> [WHAT TO DO] You are to retype exactly the line with "наших партнеров, передовые технологии" and every line after it in the entries below.

··· MATERIAL PROVIDED

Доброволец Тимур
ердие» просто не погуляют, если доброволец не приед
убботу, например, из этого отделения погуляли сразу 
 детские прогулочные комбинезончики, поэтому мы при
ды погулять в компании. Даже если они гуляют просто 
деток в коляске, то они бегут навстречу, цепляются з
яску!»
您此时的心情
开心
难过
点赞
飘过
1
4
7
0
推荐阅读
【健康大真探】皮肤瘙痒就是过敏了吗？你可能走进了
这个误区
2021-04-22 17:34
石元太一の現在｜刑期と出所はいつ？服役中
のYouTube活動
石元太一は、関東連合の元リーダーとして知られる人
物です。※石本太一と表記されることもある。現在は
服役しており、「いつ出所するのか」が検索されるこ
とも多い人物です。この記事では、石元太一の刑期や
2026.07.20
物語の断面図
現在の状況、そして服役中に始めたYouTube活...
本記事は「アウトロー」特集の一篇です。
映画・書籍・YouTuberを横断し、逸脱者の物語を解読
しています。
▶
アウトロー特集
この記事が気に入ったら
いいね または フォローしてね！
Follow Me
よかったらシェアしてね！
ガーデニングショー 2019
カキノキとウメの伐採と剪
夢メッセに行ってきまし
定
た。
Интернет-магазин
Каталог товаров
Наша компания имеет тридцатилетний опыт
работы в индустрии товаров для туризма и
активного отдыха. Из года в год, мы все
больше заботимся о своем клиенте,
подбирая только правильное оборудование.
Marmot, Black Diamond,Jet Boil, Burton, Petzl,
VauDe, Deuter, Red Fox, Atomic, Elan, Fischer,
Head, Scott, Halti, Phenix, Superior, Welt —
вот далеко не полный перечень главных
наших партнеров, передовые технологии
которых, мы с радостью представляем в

······

> [EXERCISE RESPONSE]
наших партнеров, передовые технологии
которых, мы с радостью представляем в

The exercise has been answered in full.